Briefer correctement, puis payer sans risque
Un brief faible produit du contenu faible et des révisions sans fin. Donnez au freelance votre carte, vos meilleures ventes, les offres à pousser, vos horaires, votre dispositif de livraison, les langues de vos clients, et deux ou trois comptes dont l'esthétique vous plaît. Notre guide sur comment rédiger un brief pour un community manager donne la structure ; les spécificités de la restauration sont à vous.
Côté paiement : annoncez explicitement des fresh dollars, commencez par un essai d'un mois plutôt qu'un engagement de six, et payez par étapes. Sur Furrsati, vous publiez le projet, comparez les propositions de freelances vérifiés, financez un jalon détenu par Stripe, et ne libérez le paiement qu'après avoir validé le travail. La commission de service est prélevée côté freelance ; la seule chose ajoutée à votre facture est les frais standard de traitement de carte, et un financement depuis le solde de votre portefeuille Furrsati n'en comporte aucun. Les freelances passent une vérification d'identité avant de retirer et sont payés à l'intérieur du Liban via OMT, Whish, virement bancaire ou USDT, tandis que vous n'avez besoin d'aucune vérification pour publier ou recruter. Vous pouvez aussi parcourir les freelances.
Et maintenant
Choisissez laquelle des trois prestations vous voulez, écrivez ce que doit contenir un mois, tranchez la question de qui photographie les plats, et démarrez par un essai d'un mois payé par étapes. Ensuite, recrutez un community manager au Liban et recevez des propositions de personnes ayant déjà géré des comptes de restauration.
Foire aux questions
Combien coûte la gestion des réseaux sociaux pour un restaurant au Liban ?
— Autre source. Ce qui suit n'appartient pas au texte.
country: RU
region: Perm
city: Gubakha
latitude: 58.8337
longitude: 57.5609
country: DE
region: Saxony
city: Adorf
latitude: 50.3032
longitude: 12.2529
La gestion de base tourne autour de 150 à 300 dollars fresh par mois pour environ 8 à 12 publications, la programmation, des Stories légères et des réponses de base, avec les photos que vous fournissez. La prise de vue sur place, les Reels ou plusieurs succursales font monter le chiffre, et la gestion des publicités Meta est un poste distinct de 150 à 800 dollars par mois, budget média en plus.
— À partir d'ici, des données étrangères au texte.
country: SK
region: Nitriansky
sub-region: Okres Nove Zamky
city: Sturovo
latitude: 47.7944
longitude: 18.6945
Faut-il faire venir quelqu'un pour photographier les plats ?
Pas forcément. Beaucoup de cafés s'en sortent bien avec une équipe qui photographie les plats au téléphone à la lumière du jour avant le service, le freelance se chargeant du montage, des Reels et des légendes. La prise de vue sur place est plus régulière et plus chère : le compromis courant est une séance mensuelle plus des vidéos au téléphone.
En arabe, en anglais ou en français ?
Dans les langues que vos clients utilisent réellement. Pour la plupart des établissements, cela veut dire arabe et anglais ensemble, français si votre clientèle penche de ce côté, et l'arabe en caractères latins ne pose aucun problème. L'essentiel est que la légende sonne naturelle plutôt que traduite, et que le texte arabe s'affiche correctement de droite à gauche.
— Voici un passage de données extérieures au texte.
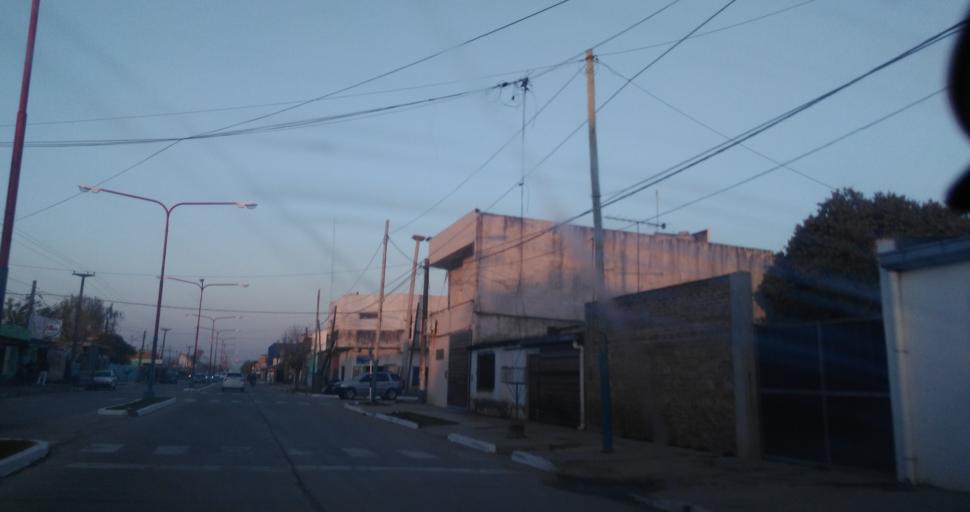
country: AR
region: Chaco
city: Resistencia
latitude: -27.4811
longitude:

La publicité Instagram vaut-elle le coup pour un café ?
Elle le vaut quand elle a une mission précise : une ouverture, une formule déjeuner, une offre de livraison, une carte de saison. La publicité amplifie un bon contenu, elle ne le remplace pas : diffusez-la sur votre meilleur matériel avec une seule action claire, et gardez honoraires et budget média séparés.
Comment payer un freelance en toute sécurité ?
Convenez par écrit de fresh dollars, ne payez pas plusieurs mois d'avance, et découpez le paiement en étapes liées à des livraisons réelles. Via Furrsati, vous financez un jalon détenu par Stripe qui n'est libéré qu'après votre validation, et le paiement parvient au freelance au Liban par OMT, Whish, virement bancaire ou USDT.